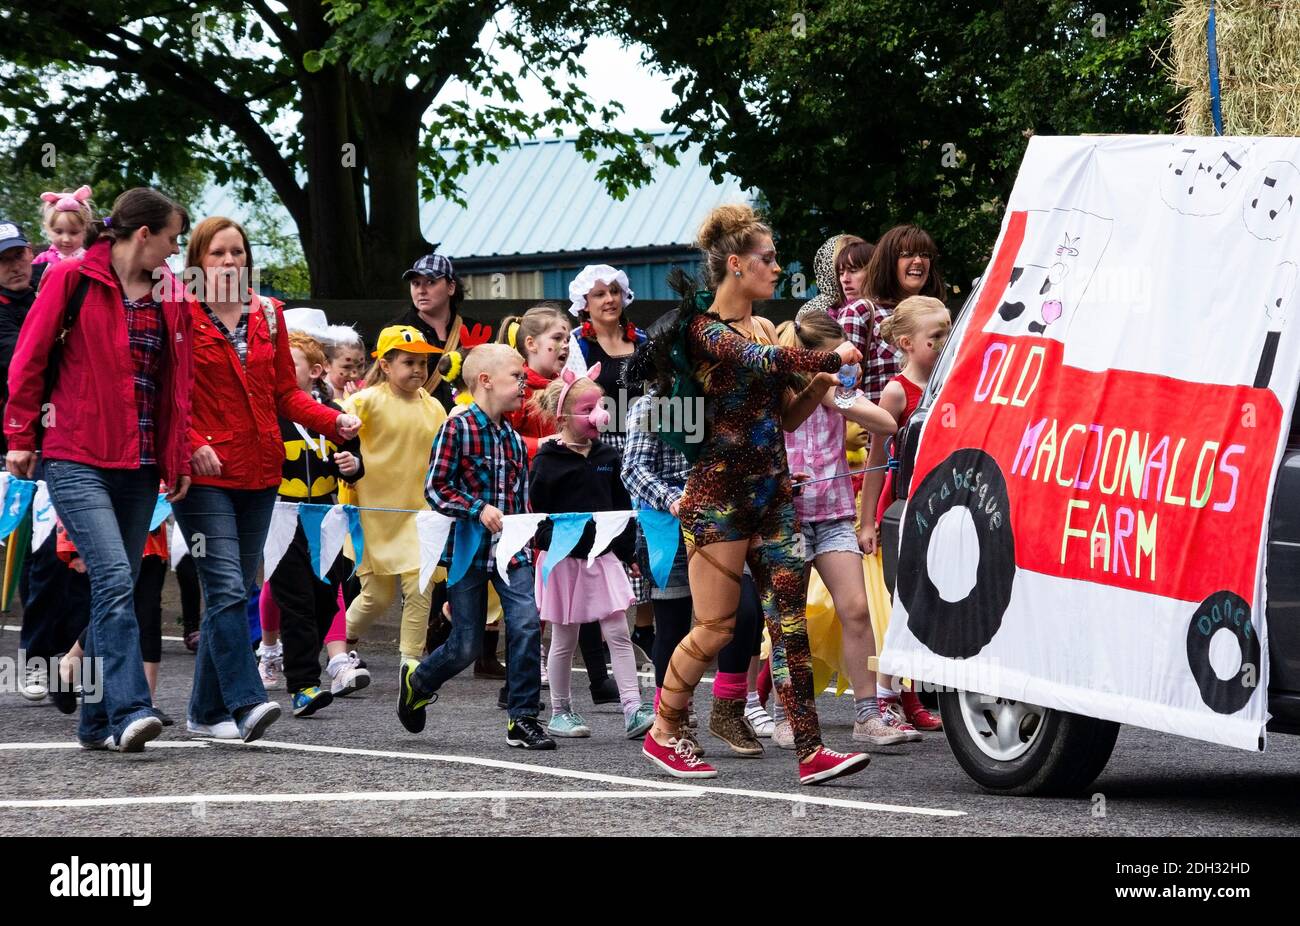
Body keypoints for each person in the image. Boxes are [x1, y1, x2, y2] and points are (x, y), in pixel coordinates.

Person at [639, 204, 870, 785]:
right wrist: (827, 356)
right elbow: (761, 360)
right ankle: (664, 730)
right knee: (715, 628)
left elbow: (786, 419)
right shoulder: (705, 331)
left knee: (788, 621)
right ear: (736, 265)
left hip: (772, 498)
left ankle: (812, 751)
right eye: (768, 260)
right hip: (717, 501)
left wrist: (818, 385)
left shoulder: (766, 327)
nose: (777, 268)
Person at [5, 187, 192, 752]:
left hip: (140, 463)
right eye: (171, 238)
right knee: (114, 577)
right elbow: (30, 355)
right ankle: (132, 705)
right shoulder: (72, 278)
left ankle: (93, 723)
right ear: (143, 236)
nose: (175, 250)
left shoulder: (172, 294)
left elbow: (176, 387)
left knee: (123, 581)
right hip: (75, 452)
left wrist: (176, 455)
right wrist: (19, 433)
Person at [178, 215, 359, 743]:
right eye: (217, 253)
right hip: (206, 473)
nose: (229, 261)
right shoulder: (180, 315)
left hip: (261, 470)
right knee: (228, 587)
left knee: (231, 591)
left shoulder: (269, 315)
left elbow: (286, 394)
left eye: (237, 252)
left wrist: (334, 420)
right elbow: (169, 394)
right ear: (197, 262)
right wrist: (191, 445)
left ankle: (202, 713)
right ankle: (246, 701)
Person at [399, 343, 553, 750]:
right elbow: (435, 488)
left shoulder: (513, 439)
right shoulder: (458, 427)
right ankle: (418, 681)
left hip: (511, 552)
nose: (525, 385)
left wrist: (534, 537)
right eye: (517, 378)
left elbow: (520, 502)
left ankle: (522, 719)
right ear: (485, 381)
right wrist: (476, 507)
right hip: (468, 549)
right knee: (465, 644)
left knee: (525, 624)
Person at [780, 309, 914, 747]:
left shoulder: (837, 395)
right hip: (790, 519)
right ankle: (788, 715)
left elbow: (887, 424)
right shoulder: (781, 393)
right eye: (832, 356)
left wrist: (839, 394)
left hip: (834, 515)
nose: (841, 364)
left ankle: (867, 714)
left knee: (856, 608)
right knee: (789, 618)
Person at [620, 383, 768, 756]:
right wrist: (674, 500)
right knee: (672, 624)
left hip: (722, 525)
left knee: (745, 611)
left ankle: (729, 710)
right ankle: (673, 715)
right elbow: (633, 470)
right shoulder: (649, 407)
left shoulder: (724, 400)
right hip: (667, 529)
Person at [528, 367, 655, 739]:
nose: (598, 414)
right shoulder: (548, 460)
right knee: (564, 638)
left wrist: (627, 548)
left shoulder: (607, 456)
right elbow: (538, 513)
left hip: (603, 558)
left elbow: (621, 507)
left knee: (617, 631)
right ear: (563, 417)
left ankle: (632, 706)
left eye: (600, 405)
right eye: (587, 409)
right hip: (564, 561)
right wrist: (552, 541)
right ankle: (560, 710)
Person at [858, 295, 951, 733]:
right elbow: (876, 460)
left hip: (938, 507)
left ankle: (912, 695)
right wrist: (866, 522)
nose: (947, 341)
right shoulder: (897, 391)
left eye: (950, 331)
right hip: (900, 506)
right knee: (898, 607)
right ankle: (885, 698)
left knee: (927, 600)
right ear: (907, 343)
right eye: (937, 336)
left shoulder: (951, 383)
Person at [268, 332, 367, 717]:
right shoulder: (269, 414)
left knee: (326, 598)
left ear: (315, 371)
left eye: (286, 365)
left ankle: (304, 669)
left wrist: (352, 465)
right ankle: (303, 685)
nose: (277, 372)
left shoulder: (333, 414)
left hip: (325, 518)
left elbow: (355, 459)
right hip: (281, 520)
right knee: (295, 602)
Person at [562, 265, 657, 670]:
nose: (609, 300)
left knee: (647, 534)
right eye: (599, 294)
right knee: (610, 536)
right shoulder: (579, 345)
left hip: (643, 443)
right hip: (602, 447)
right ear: (585, 304)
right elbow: (577, 399)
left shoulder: (643, 341)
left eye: (615, 291)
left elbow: (657, 391)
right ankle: (609, 633)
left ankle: (645, 629)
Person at [341, 325, 446, 668]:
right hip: (373, 515)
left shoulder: (434, 408)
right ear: (385, 366)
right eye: (408, 361)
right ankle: (338, 645)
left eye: (423, 362)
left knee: (420, 587)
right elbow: (337, 436)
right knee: (376, 596)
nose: (418, 369)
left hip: (419, 514)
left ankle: (410, 662)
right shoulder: (363, 401)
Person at [393, 252, 492, 409]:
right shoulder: (396, 333)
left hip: (466, 425)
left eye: (430, 282)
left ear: (451, 287)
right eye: (415, 283)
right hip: (416, 426)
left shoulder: (473, 329)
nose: (421, 290)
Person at [33, 186, 95, 266]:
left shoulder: (92, 259)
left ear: (87, 230)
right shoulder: (42, 260)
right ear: (47, 229)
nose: (66, 239)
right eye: (58, 232)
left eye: (74, 232)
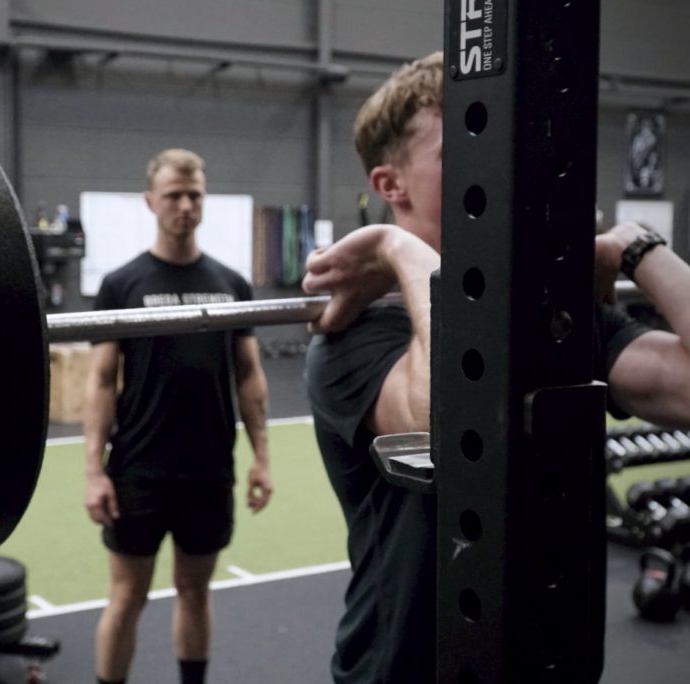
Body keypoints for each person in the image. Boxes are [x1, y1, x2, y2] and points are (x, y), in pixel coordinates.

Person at [301, 51, 690, 684]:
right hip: (405, 667)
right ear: (390, 185)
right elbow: (446, 423)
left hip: (546, 655)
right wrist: (398, 249)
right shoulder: (357, 336)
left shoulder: (554, 319)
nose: (496, 174)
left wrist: (637, 248)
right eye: (461, 158)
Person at [83, 148, 273, 684]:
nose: (185, 205)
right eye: (174, 195)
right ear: (151, 201)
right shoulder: (122, 285)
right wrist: (94, 470)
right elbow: (100, 382)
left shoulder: (232, 284)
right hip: (139, 469)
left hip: (209, 470)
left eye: (195, 195)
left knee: (195, 591)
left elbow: (249, 377)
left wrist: (262, 457)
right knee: (127, 596)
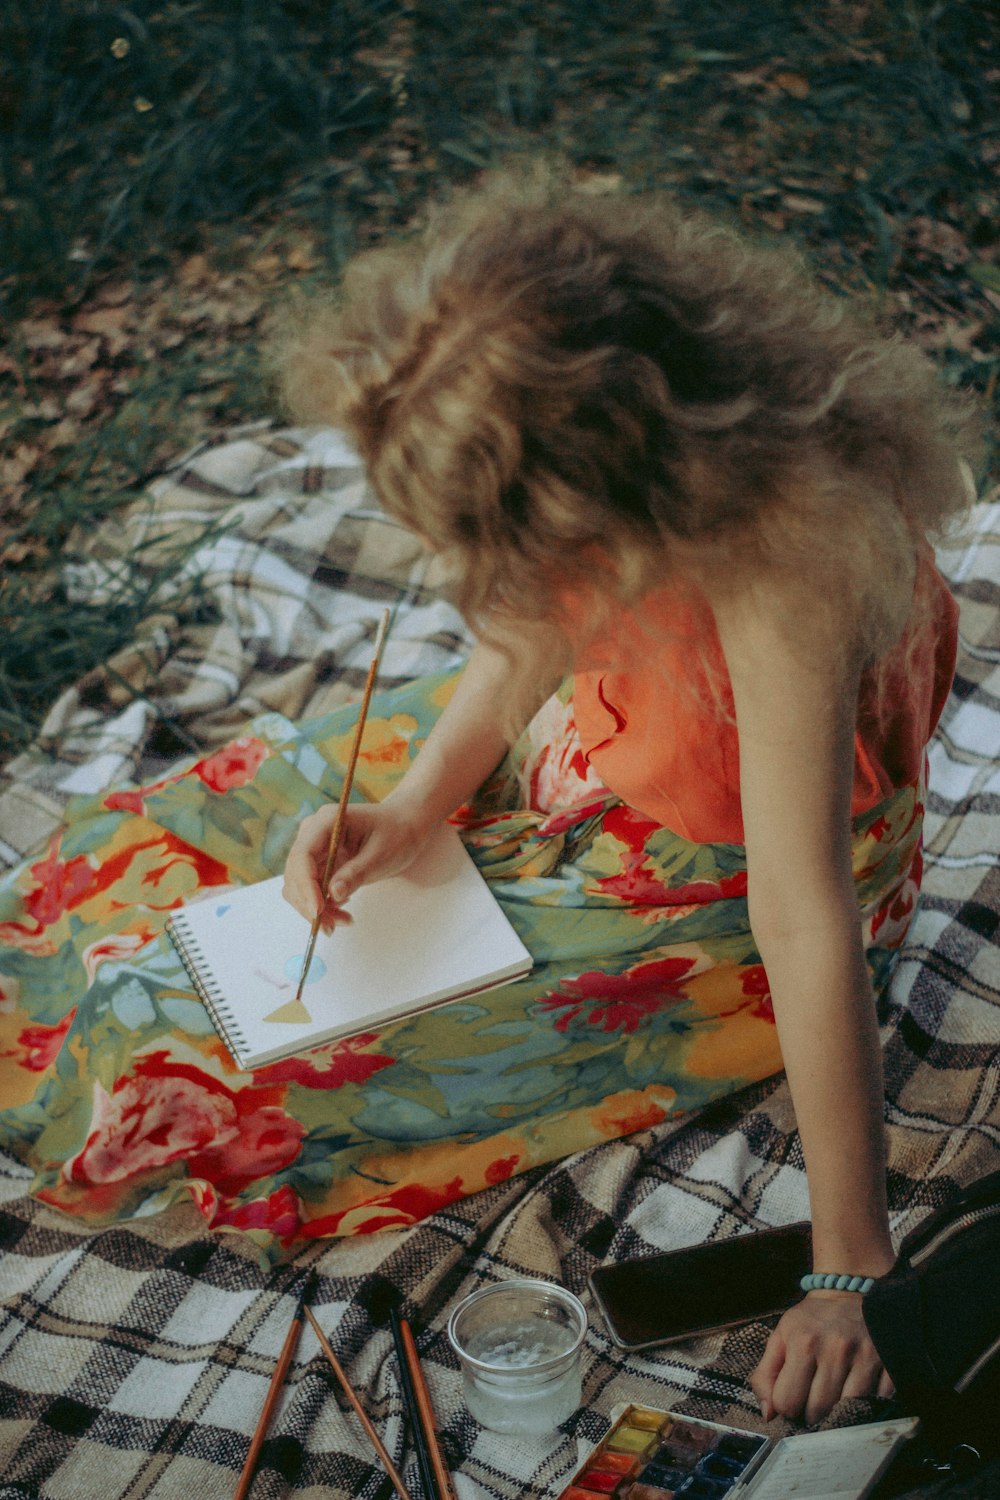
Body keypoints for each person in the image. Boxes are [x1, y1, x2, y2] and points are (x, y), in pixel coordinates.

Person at [278, 174, 976, 1426]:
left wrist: (847, 1256)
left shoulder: (788, 561)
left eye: (504, 552)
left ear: (618, 504)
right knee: (200, 842)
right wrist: (417, 804)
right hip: (615, 740)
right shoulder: (619, 513)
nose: (468, 586)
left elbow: (801, 912)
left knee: (302, 1071)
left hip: (743, 849)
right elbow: (521, 631)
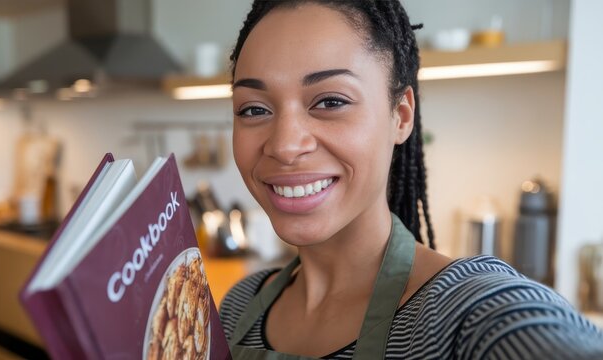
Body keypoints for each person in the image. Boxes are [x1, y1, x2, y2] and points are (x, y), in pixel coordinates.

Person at [219, 0, 603, 358]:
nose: (285, 146)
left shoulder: (466, 310)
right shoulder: (235, 309)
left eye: (330, 101)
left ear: (400, 116)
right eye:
* * *
> **WHAT IS EXPECTED**: The output has to match the data above line for line, except that pictures are dropped.

> **WRITTEN SOLUTION**:
Body keypoints for each person in the image. Boxes are [x1, y1, x2, y2] and points are (x, y), in pixel coordinates.

Person at [639, 204, 870, 785]:
right wrist: (827, 356)
right elbow: (761, 360)
right ankle: (664, 730)
right knee: (715, 628)
left elbow: (786, 419)
right shoulder: (705, 331)
left knee: (788, 621)
right ear: (736, 265)
left hip: (772, 498)
left ankle: (812, 751)
right eye: (768, 260)
right hip: (717, 501)
left wrist: (818, 385)
left shoulder: (766, 327)
nose: (777, 268)
Person at [5, 187, 192, 752]:
left hip: (140, 463)
right eye: (171, 238)
right knee: (114, 577)
right elbow: (30, 355)
right ankle: (132, 705)
right shoulder: (72, 278)
left ankle: (93, 723)
right ear: (143, 236)
nose: (175, 250)
left shoulder: (172, 294)
left elbow: (176, 387)
left knee: (123, 581)
right hip: (75, 452)
left wrist: (176, 455)
right wrist: (19, 433)
Person at [178, 215, 359, 743]:
right eye: (217, 253)
right hip: (206, 473)
nose: (229, 261)
right shoulder: (180, 315)
left hip: (261, 470)
right knee: (228, 587)
left knee: (231, 591)
left shoulder: (269, 315)
left elbow: (286, 394)
left eye: (237, 252)
left wrist: (334, 420)
right elbow: (169, 394)
right ear: (197, 262)
right wrist: (191, 445)
left ankle: (202, 713)
right ankle: (246, 701)
Person at [399, 343, 553, 750]:
right elbow: (435, 488)
left shoulder: (513, 439)
right shoulder: (458, 427)
right ankle: (418, 681)
left hip: (511, 552)
nose: (525, 385)
left wrist: (534, 537)
right eye: (517, 378)
left elbow: (520, 502)
left ankle: (522, 719)
right ear: (485, 381)
right wrist: (476, 507)
right hip: (468, 549)
right knee: (465, 644)
left knee: (525, 624)
Person at [780, 309, 914, 747]:
left shoulder: (837, 395)
right hip: (790, 519)
right ankle: (788, 715)
left elbow: (887, 424)
right shoulder: (781, 393)
right eye: (832, 356)
left wrist: (839, 394)
left hip: (834, 515)
nose: (841, 364)
left ankle: (867, 714)
left knee: (856, 608)
right knee: (789, 618)
Person at [620, 383, 768, 756]:
right wrist: (674, 500)
right knee: (672, 624)
left hip: (722, 525)
left knee: (745, 611)
left ankle: (729, 710)
right ankle: (673, 715)
right elbow: (633, 470)
right shoulder: (649, 407)
left shoulder: (724, 400)
right hip: (667, 529)
Person at [528, 367, 655, 739]:
nose: (598, 414)
right shoulder: (548, 460)
right knee: (564, 638)
left wrist: (627, 548)
left shoulder: (607, 456)
right elbow: (538, 513)
left hip: (603, 558)
left elbow: (621, 507)
left knee: (617, 631)
right ear: (563, 417)
left ankle: (632, 706)
left eye: (600, 405)
right eye: (587, 409)
right hip: (564, 561)
right wrist: (552, 541)
right ankle: (560, 710)
Person at [858, 295, 951, 733]:
right elbow: (876, 460)
left hip: (938, 507)
left ankle: (912, 695)
right wrist: (866, 522)
nose: (947, 341)
right shoulder: (897, 391)
left eye: (950, 331)
right hip: (900, 506)
right knee: (898, 607)
right ankle: (885, 698)
left knee: (927, 600)
right ear: (907, 343)
right eye: (937, 336)
left shoulder: (951, 383)
Person at [268, 332, 367, 717]:
right shoulder: (269, 414)
left knee: (326, 598)
left ear: (315, 371)
left eye: (286, 365)
left ankle: (304, 669)
left wrist: (352, 465)
right ankle: (303, 685)
nose: (277, 372)
left shoulder: (333, 414)
left hip: (325, 518)
left elbow: (355, 459)
right hip: (281, 520)
right knee: (295, 602)
Person at [562, 265, 657, 670]:
nose: (609, 300)
left knee: (647, 534)
right eye: (599, 294)
right knee: (610, 536)
right shoulder: (579, 345)
left hip: (643, 443)
right hip: (602, 447)
right ear: (585, 304)
right elbow: (577, 399)
left shoulder: (643, 341)
left eye: (615, 291)
left elbow: (657, 391)
right ankle: (609, 633)
left ankle: (645, 629)
Person at [341, 325, 446, 668]:
right hip: (373, 515)
left shoulder: (434, 408)
right ear: (385, 366)
right eye: (408, 361)
right ankle: (338, 645)
left eye: (423, 362)
left knee: (420, 587)
right elbow: (337, 436)
right knee: (376, 596)
nose: (418, 369)
left hip: (419, 514)
left ankle: (410, 662)
right shoulder: (363, 401)
Person at [393, 252, 492, 409]:
right shoulder: (396, 333)
left hip: (466, 425)
left eye: (430, 282)
left ear: (451, 287)
right eye: (415, 283)
right hip: (416, 426)
left shoulder: (473, 329)
nose: (421, 290)
Person at [33, 186, 95, 266]:
left shoulder: (92, 259)
left ear: (87, 230)
right shoulder: (42, 260)
right ear: (47, 229)
nose: (66, 239)
right eye: (58, 232)
left eye: (74, 232)
Body keypoints for each person in the image. Boxes are [x1, y1, x2, y2] and points are (x, y), in pixel coordinates.

Person at [301, 51, 690, 684]:
right hip: (405, 667)
right ear: (390, 185)
right elbow: (446, 423)
left hip: (546, 655)
right wrist: (398, 249)
right shoulder: (357, 336)
left shoulder: (554, 319)
nose: (496, 174)
left wrist: (637, 248)
right eye: (461, 158)
Person at [83, 148, 273, 684]:
nose: (185, 205)
right eye: (174, 195)
right ear: (151, 201)
right shoulder: (122, 285)
right wrist: (94, 470)
right elbow: (100, 382)
left shoulder: (232, 284)
right hip: (139, 469)
left hip: (209, 470)
left eye: (195, 195)
left knee: (195, 591)
left elbow: (249, 377)
left wrist: (262, 457)
right knee: (127, 596)
Body keypoints for each person in the image. Boxes are [x1, y1, x2, y2] and points are (x, y), in pixel coordinates.

Person at [278, 174, 976, 1426]:
left wrist: (847, 1256)
left shoulder: (788, 561)
left eye: (504, 552)
left ear: (618, 504)
right knee: (200, 842)
right wrist: (417, 804)
right hip: (615, 740)
right shoulder: (619, 513)
nose: (468, 586)
left elbow: (801, 912)
left knee: (302, 1071)
left hip: (743, 849)
right elbow: (521, 631)
Body keypoints for each person in the image. Boxes are [x1, y1, x2, y2] and points are (x, y), in pixel coordinates.

Person at [219, 0, 603, 358]:
nose: (285, 146)
left shoulder: (466, 310)
right shoulder: (235, 309)
left eye: (330, 101)
left ear: (400, 116)
right eye:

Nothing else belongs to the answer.